The roots of this type of documents can be found in the 70th. The found their place by the introduction of the Personal Computer and in its basic form they did not change much. They belong to the most used business tools, even in this period. Although most Excel business users are able to think in a more structured (table) way, it stays a free format model.
Organizational data sources are even older. In its original form they were stored on paper cards or tape reels. These days we know them better as tables in a Data Warehouse (DWH). A rather new way of corporate data sources are tables placed inside a Data lake. Data inside this data sources are most of the time grouped in tables, with relations between the tables. Since these data sources are the expertise of ICT professionals, normally this type of data source is well secured against abuse.
If you use a lot of personal data sources (like Excel) and extract data from corporate data sources, be beware of the dangers of what happens to your data. Especially if you use new applications like Power Pivot in Excel and Power Bi desktop. These applications work really fast with large data set, because they use compression. If you look at the picture below, you see that compression on a 134 Mb -over 2 million rows- text file is crunched to a mere 3,6 Mb Excel file.
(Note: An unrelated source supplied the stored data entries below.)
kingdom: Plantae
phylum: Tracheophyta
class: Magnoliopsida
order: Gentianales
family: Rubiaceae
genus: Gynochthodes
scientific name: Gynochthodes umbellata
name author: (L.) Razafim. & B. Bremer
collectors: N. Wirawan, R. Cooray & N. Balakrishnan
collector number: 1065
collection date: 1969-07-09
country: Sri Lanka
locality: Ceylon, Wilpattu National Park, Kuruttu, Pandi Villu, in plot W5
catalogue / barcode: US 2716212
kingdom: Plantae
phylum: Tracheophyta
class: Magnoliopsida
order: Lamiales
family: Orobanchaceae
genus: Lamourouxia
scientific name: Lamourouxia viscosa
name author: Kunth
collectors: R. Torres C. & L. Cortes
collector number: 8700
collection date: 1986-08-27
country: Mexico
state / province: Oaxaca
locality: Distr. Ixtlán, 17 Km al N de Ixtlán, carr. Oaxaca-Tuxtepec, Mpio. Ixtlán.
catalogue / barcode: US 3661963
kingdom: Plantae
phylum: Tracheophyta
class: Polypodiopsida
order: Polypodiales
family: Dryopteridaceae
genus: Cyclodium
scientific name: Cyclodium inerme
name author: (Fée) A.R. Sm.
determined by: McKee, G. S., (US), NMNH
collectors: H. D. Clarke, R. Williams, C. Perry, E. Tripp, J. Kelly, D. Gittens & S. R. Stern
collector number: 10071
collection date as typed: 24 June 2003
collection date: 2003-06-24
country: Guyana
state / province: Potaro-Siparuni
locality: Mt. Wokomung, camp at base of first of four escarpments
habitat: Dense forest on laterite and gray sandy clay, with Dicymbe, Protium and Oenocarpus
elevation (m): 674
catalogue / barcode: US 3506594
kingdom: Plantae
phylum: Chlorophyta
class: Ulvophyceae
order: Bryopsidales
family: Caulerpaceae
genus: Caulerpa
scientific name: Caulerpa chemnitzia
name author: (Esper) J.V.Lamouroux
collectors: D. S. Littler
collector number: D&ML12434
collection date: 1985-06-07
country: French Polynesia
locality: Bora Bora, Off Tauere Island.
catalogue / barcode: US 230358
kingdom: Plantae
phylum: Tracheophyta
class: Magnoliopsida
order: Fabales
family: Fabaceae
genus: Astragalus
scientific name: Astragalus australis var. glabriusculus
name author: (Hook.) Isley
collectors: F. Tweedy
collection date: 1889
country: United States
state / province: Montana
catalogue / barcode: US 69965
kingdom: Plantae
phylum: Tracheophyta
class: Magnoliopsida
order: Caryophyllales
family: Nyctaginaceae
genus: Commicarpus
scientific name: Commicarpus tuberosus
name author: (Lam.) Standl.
Files this size are easily send to anyone by email. But not everyone realizes that the complete table is added to that Excel file! If the data contains private information inside, you might not use that information in your visualization, but that data is still retrievable from that file. Since you can get several tables from corporate data sources and add those in one Excel Power Pivot file, you basically draw a part the corporate data from behind the security borders into a personal document, with a relatively small size. If you a user and not aware of the data behind the visualizations, you might be in for a surprise.
Data awareness has everything to do with knowing the value of the data you use and the pitfalls of personal and corporate data sources. And to end this blog, we all make mistakes, but some of them are rather costly.